Tapscott, an internationally-recognized expert in information technology and co-author of the two-part report on the Internet governance network, is leading the Global Solution Networks program. The program has identified 10 types of these Global Solution Networks of which Governance Networks (such as the ecosystem that governs the Internet) are one.
“The rise of the private sector and civil society as important forces on the global scene along with the growth of the Internet itself as a global platform for collaboration is enabling multi-stakeholder solutions to a growing number of the world’s challenges,” he said. “These networks engage tens of thousands of organizations and tens of millions of people on a daily basis, so it’s critical that we understand them and take the right steps to ensure their potential can be realized.”
“The success of this multi-stakeholder Internet governance network has been spectacular,” said Tapscott. “Not only has the Internet become the world’s communication network, but it also has become a model of how other global resources can be governed.”
Tapscott explained that the Internet Society works with all stakeholders involved in the Internet’s operation and design to support an open, user-centric, and independent multi-stakeholder ecosystem to govern the Internet worldwide. “The ecosystem,” he said, “consists of governments, commercial organizations, citizens’ organizations, other non-government organizations (NGOs) and individuals spanning the globe. All told, there are many hundreds of thousands of people involved in the many parts of Internet governance.”
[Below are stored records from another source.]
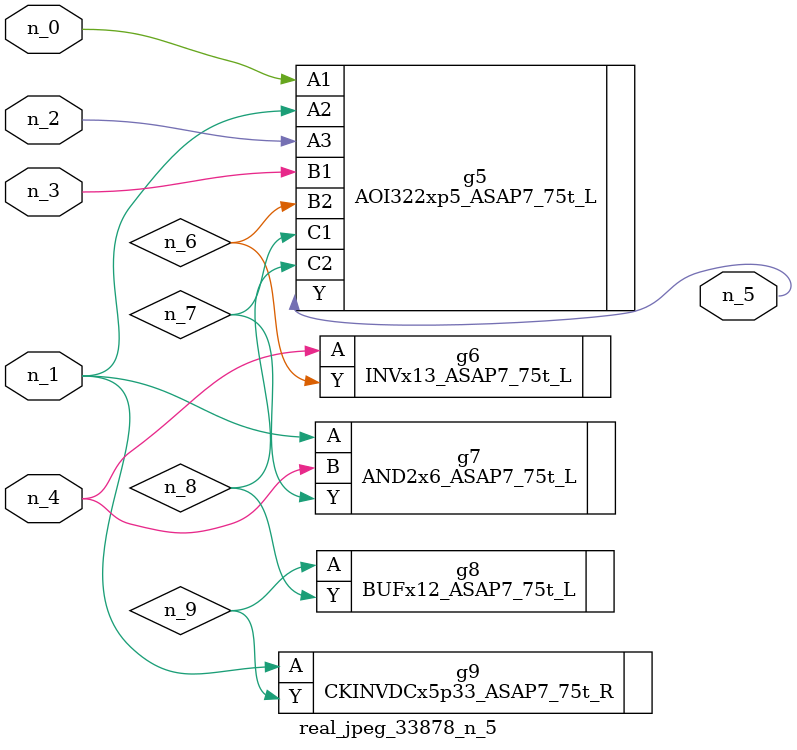
<source format=v>
module real_jpeg_33878_n_5 (n_4, n_0, n_1, n_2, n_3, n_5);

input n_4;
input n_0;
input n_1;
input n_2;
input n_3;

output n_5;

wire n_8;
wire n_6;
wire n_7;
wire n_9;

AOI322xp5_ASAP7_75t_L g5 ( 
.A1(n_0),
.A2(n_1),
.A3(n_2),
.B1(n_3),
.B2(n_6),
.C1(n_7),
.C2(n_8),
.Y(n_5)
);

AND2x6_ASAP7_75t_L g7 ( 
.A(n_1),
.B(n_4),
.Y(n_7)
);

CKINVDCx5p33_ASAP7_75t_R g9 ( 
.A(n_1),
.Y(n_9)
);

INVx13_ASAP7_75t_L g6 ( 
.A(n_4),
.Y(n_6)
);

BUFx12_ASAP7_75t_L g8 ( 
.A(n_9),
.Y(n_8)
);


endmodule
</source>
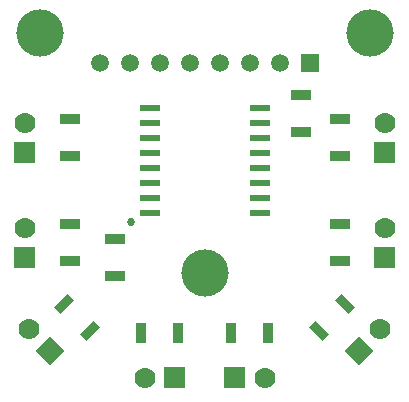
<source format=gts>
%FSLAX33Y33*%
%MOMM*%
%AMRect-W820710-H1670710-RO1.750*
21,1,0.82071,1.67071,0.,0.,45*%
%AMRect-W1778000-H1778000-RO1.000*
21,1,1.778,1.778,0.,0.,180*%
%AMRect-W1778000-H1778000-RO1.250*
21,1,1.778,1.778,0.,0.,135*%
%AMRect-W820710-H1670710-RO1.000*
21,1,0.82071,1.67071,0.,0.,180*%
%AMRect-W820710-H1670710-RO1.250*
21,1,0.82071,1.67071,0.,0.,135*%
%AMRect-W820710-H1670710-RO1.500*
21,1,0.82071,1.67071,0.,0.,90*%
%AMRect-W1778000-H1778000-RO0.750*
21,1,1.778,1.778,0.,0.,225*%
%AMRect-W1778000-H1778000-RO0.500*
21,1,1.778,1.778,0.,0.,270*%
%AMRR-H1699999-W549999-R98999-RO1.500*
21,1,0.352001,1.699999,0.,0.,90*
21,1,0.549999,1.502001,0.,0.,90*
1,1,0.197998,-0.7510005,-0.1760005*
1,1,0.197998,-0.7510005,0.1760005*
1,1,0.197998,0.7510005,0.1760005*
1,1,0.197998,0.7510005,-0.1760005*%
%AMRect-W1778000-H1778000-RO1.500*
21,1,1.778,1.778,0.,0.,90*%
%AMRect-W1500000-H1500000-RO0.500*
21,1,1.5,1.5,0.,0.,270*%
%AMRect-W820710-H1670710-RO0.500*
21,1,0.82071,1.67071,0.,0.,270*%
%ADD10C,0.68834*%
%ADD11Rect-W820710-H1670710-RO1.750*%
%ADD12C,1.778*%
%ADD13Rect-W1778000-H1778000-RO1.000*%
%ADD14C,1.778*%
%ADD15Rect-W1778000-H1778000-RO1.250*%
%ADD16Rect-W820710-H1670710-RO1.000*%
%ADD17Rect-W820710-H1670710-RO1.250*%
%ADD18Rect-W820710-H1670710-RO1.500*%
%ADD19C,1.778*%
%ADD20Rect-W1778000-H1778000-RO0.750*%
%ADD21C,4.*%
%ADD22C,1.778*%
%ADD23Rect-W1778000-H1778000-RO0.500*%
%ADD24RR-H1699999-W549999-R98999-RO1.500*%
%ADD25R,0.82071X1.67071*%
%ADD26C,1.778*%
%ADD27Rect-W1778000-H1778000-RO1.500*%
%ADD28C,1.5*%
%ADD29Rect-W1500000-H1500000-RO0.500*%
%ADD30Rect-W820710-H1670710-RO0.500*%
D10*
%LNtop solder mask_traces*%
G01*
X11557Y15748D03*
%LNtop solder mask component 48f78adb2b7037fe*%
D11*
X27461Y6506D03*
X29689Y8734D03*
%LNtop solder mask component fc4ab4143d6492ec*%
D12*
X2540Y15240D03*
D13*
X2540Y12700D03*
%LNtop solder mask component 8081dbe1fc64fbc3*%
D12*
X2540Y24130D03*
D13*
X2540Y21590D03*
%LNtop solder mask component acea897f8989f1d9*%
D14*
X32648Y6613D03*
D15*
X30852Y4817D03*
%LNtop solder mask component 7f83bd30abf15710*%
D16*
X15545Y6350D03*
X12395Y6350D03*
%LNtop solder mask component 50fb72db43f2db52*%
D12*
X33020Y24130D03*
D13*
X33020Y21590D03*
%LNtop solder mask component 8bdea769ffbae0d0*%
D17*
X8099Y6506D03*
X5871Y8734D03*
%LNtop solder mask component 0b6faf164e5a0518*%
D18*
X6350Y12395D03*
X6350Y15545D03*
%LNtop solder mask component 6cb0e7e3f02311c0*%
X6350Y21285D03*
X6350Y24435D03*
%LNtop solder mask component 07940880643af1f4*%
D19*
X2912Y6613D03*
D20*
X4708Y4817D03*
%LNtop solder mask component 7d8ea873bf19028c*%
D18*
X29210Y21285D03*
X29210Y24435D03*
%LNtop solder mask component c49cb73e0cfdca39*%
D21*
X17780Y11430D03*
%LNtop solder mask component 432a153fe0b184c8*%
D12*
X33020Y15240D03*
D13*
X33020Y12700D03*
%LNtop solder mask component 2783f7ae62fabf0f*%
D22*
X12700Y2540D03*
D23*
X15240Y2540D03*
%LNtop solder mask component 96b70c30af19ca9a*%
D21*
X31750Y31750D03*
%LNtop solder mask component 7e02e7b59318a54f*%
D24*
X13130Y25400D03*
X13130Y24130D03*
X13130Y22860D03*
X13130Y21590D03*
X13130Y20320D03*
X13130Y19050D03*
X13130Y17780D03*
X13130Y16510D03*
X22430Y25400D03*
X22430Y24130D03*
X22430Y22860D03*
X22430Y21590D03*
X22430Y20320D03*
X22430Y19050D03*
X22430Y17780D03*
X22430Y16510D03*
%LNtop solder mask component e43c40593395f77c*%
D25*
X20015Y6350D03*
X23165Y6350D03*
%LNtop solder mask component 7b98a7e85593e7e7*%
D26*
X22860Y2540D03*
D27*
X20320Y2540D03*
%LNtop solder mask component be02c169f3ae9f69*%
D21*
X3810Y31750D03*
%LNtop solder mask component 005ca3e7d4f4fb47*%
D28*
X24130Y29210D03*
X21590Y29210D03*
X19050Y29210D03*
X16510Y29210D03*
X13970Y29210D03*
X11430Y29210D03*
X8890Y29210D03*
D29*
X26670Y29210D03*
%LNtop solder mask component 427f096e4d3aae24*%
D30*
X25908Y26467D03*
X25908Y23317D03*
%LNtop solder mask component c320845981998eb0*%
D18*
X10160Y11125D03*
X10160Y14275D03*
%LNtop solder mask component e793a6abe9ce9fda*%
X29210Y12395D03*
X29210Y15545D03*
M02*
</source>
Tapscott explained that the idea that the US government has given up control of the Internet comes from a recent announcement that the US Department of Commerce is not going to renew a contract signed with the Internet Corporation for Assigned Names and Numbers (ICANN), which was set up in 1998. The contract charges ICANN with coordinating the implementation of the naming and addressing functions associated with the Internet.
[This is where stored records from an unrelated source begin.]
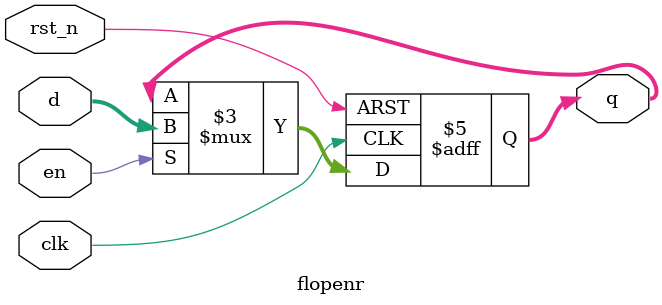
<source format=v>
module flopenr#(parameter width =8)(
input wire clk, rst_n,en, 
input wire  [width -1:0] d, 
output reg [width -1:0] q );

always @(posedge clk or negedge rst_n)
if (!rst_n) q <= 0;
else if(en) q <= d;

endmodule 
</source>
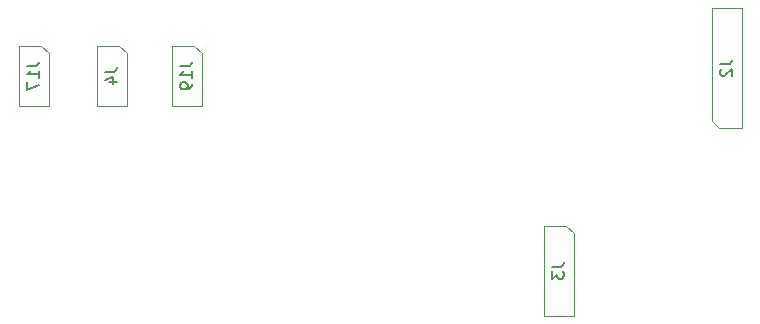
<source format=gbr>
%TF.GenerationSoftware,KiCad,Pcbnew,(6.0.5)*%
%TF.CreationDate,2023-03-12T20:27:37+02:00*%
%TF.ProjectId,rpi-cm4-base-carrier-rocket,7270692d-636d-4342-9d62-6173652d6361,v01*%
%TF.SameCoordinates,Original*%
%TF.FileFunction,AssemblyDrawing,Bot*%
%FSLAX46Y46*%
G04 Gerber Fmt 4.6, Leading zero omitted, Abs format (unit mm)*
G04 Created by KiCad (PCBNEW (6.0.5)) date 2023-03-12 20:27:37*
%MOMM*%
%LPD*%
G01*
G04 APERTURE LIST*
%ADD10C,0.150000*%
%ADD11C,0.100000*%
G04 APERTURE END LIST*
D10*
%TO.C,J4*%
X114514380Y-122094666D02*
X115228666Y-122094666D01*
X115371523Y-122047047D01*
X115466761Y-121951809D01*
X115514380Y-121808952D01*
X115514380Y-121713714D01*
X114847714Y-122999428D02*
X115514380Y-122999428D01*
X114466761Y-122761333D02*
X115181047Y-122523238D01*
X115181047Y-123142285D01*
%TO.C,J2*%
X166584380Y-121449666D02*
X167298666Y-121449666D01*
X167441523Y-121402047D01*
X167536761Y-121306809D01*
X167584380Y-121163952D01*
X167584380Y-121068714D01*
X166679619Y-121878238D02*
X166632000Y-121925857D01*
X166584380Y-122021095D01*
X166584380Y-122259190D01*
X166632000Y-122354428D01*
X166679619Y-122402047D01*
X166774857Y-122449666D01*
X166870095Y-122449666D01*
X167012952Y-122402047D01*
X167584380Y-121830619D01*
X167584380Y-122449666D01*
%TO.C,J3*%
X152360380Y-138604666D02*
X153074666Y-138604666D01*
X153217523Y-138557047D01*
X153312761Y-138461809D01*
X153360380Y-138318952D01*
X153360380Y-138223714D01*
X152360380Y-138985619D02*
X152360380Y-139604666D01*
X152741333Y-139271333D01*
X152741333Y-139414190D01*
X152788952Y-139509428D01*
X152836571Y-139557047D01*
X152931809Y-139604666D01*
X153169904Y-139604666D01*
X153265142Y-139557047D01*
X153312761Y-139509428D01*
X153360380Y-139414190D01*
X153360380Y-139128476D01*
X153312761Y-139033238D01*
X153265142Y-138985619D01*
%TO.C,J19*%
X120864380Y-121618476D02*
X121578666Y-121618476D01*
X121721523Y-121570857D01*
X121816761Y-121475619D01*
X121864380Y-121332761D01*
X121864380Y-121237523D01*
X121864380Y-122618476D02*
X121864380Y-122047047D01*
X121864380Y-122332761D02*
X120864380Y-122332761D01*
X121007238Y-122237523D01*
X121102476Y-122142285D01*
X121150095Y-122047047D01*
X121864380Y-123094666D02*
X121864380Y-123285142D01*
X121816761Y-123380380D01*
X121769142Y-123428000D01*
X121626285Y-123523238D01*
X121435809Y-123570857D01*
X121054857Y-123570857D01*
X120959619Y-123523238D01*
X120912000Y-123475619D01*
X120864380Y-123380380D01*
X120864380Y-123189904D01*
X120912000Y-123094666D01*
X120959619Y-123047047D01*
X121054857Y-122999428D01*
X121292952Y-122999428D01*
X121388190Y-123047047D01*
X121435809Y-123094666D01*
X121483428Y-123189904D01*
X121483428Y-123380380D01*
X121435809Y-123475619D01*
X121388190Y-123523238D01*
X121292952Y-123570857D01*
%TO.C,J17*%
X107910380Y-121613476D02*
X108624666Y-121613476D01*
X108767523Y-121565857D01*
X108862761Y-121470619D01*
X108910380Y-121327761D01*
X108910380Y-121232523D01*
X108910380Y-122613476D02*
X108910380Y-122042047D01*
X108910380Y-122327761D02*
X107910380Y-122327761D01*
X108053238Y-122232523D01*
X108148476Y-122137285D01*
X108196095Y-122042047D01*
X107910380Y-122946809D02*
X107910380Y-123613476D01*
X108910380Y-123184904D01*
D11*
%TO.C,J4*%
X116332000Y-124968000D02*
X116332000Y-120523000D01*
X113792000Y-119888000D02*
X113792000Y-124968000D01*
X115697000Y-119888000D02*
X113792000Y-119888000D01*
X113792000Y-124968000D02*
X116332000Y-124968000D01*
X116332000Y-120523000D02*
X115697000Y-119888000D01*
%TO.C,J2*%
X168402000Y-116703000D02*
X165862000Y-116703000D01*
X168402000Y-126863000D02*
X168402000Y-116703000D01*
X165862000Y-126228000D02*
X166497000Y-126863000D01*
X166497000Y-126863000D02*
X168402000Y-126863000D01*
X165862000Y-116703000D02*
X165862000Y-126228000D01*
%TO.C,J3*%
X151638000Y-135128000D02*
X151638000Y-142748000D01*
X153543000Y-135128000D02*
X151638000Y-135128000D01*
X151638000Y-142748000D02*
X154178000Y-142748000D01*
X154178000Y-142748000D02*
X154178000Y-135763000D01*
X154178000Y-135763000D02*
X153543000Y-135128000D01*
%TO.C,J19*%
X122047000Y-119888000D02*
X120142000Y-119888000D01*
X122682000Y-120523000D02*
X122047000Y-119888000D01*
X122682000Y-124968000D02*
X122682000Y-120523000D01*
X120142000Y-124968000D02*
X122682000Y-124968000D01*
X120142000Y-119888000D02*
X120142000Y-124968000D01*
%TO.C,J17*%
X109728000Y-124963000D02*
X109728000Y-120518000D01*
X109093000Y-119883000D02*
X107188000Y-119883000D01*
X109728000Y-120518000D02*
X109093000Y-119883000D01*
X107188000Y-119883000D02*
X107188000Y-124963000D01*
X107188000Y-124963000D02*
X109728000Y-124963000D01*
%TD*%
M02*

</source>
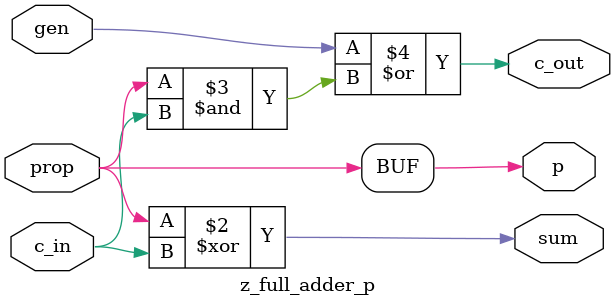
<source format=v>
`timescale 1ns / 1ps
module z_full_adder_p(sum,c_out,p,gen,prop,c_in);
	input gen, prop, c_in;
	output sum,c_out,p;
	
	reg sum, c_out, p;
	
	always @(gen or prop or c_in) begin
		#2 sum = prop ^ c_in;
		#10 c_out = gen | (prop & c_in);
		p = prop;
	end
	
endmodule

</source>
He said that ICANN, ISOC and all the other Internet organizations work together collaboratively to carry out many of the key functions associated with managing the critical resources for the Internet’s successful growth. In addition to ICANN’s role above, the Regional Internet Registries (RIR), Internet Engineering Task Force, ISOC and W3C all play leading roles in the governance of the Internet and in educating the public about the Internet. ISOC is also the administrative home of the Internet Engineering Task Force (IETF), which is responsible for developing the Internet’s operating protocols.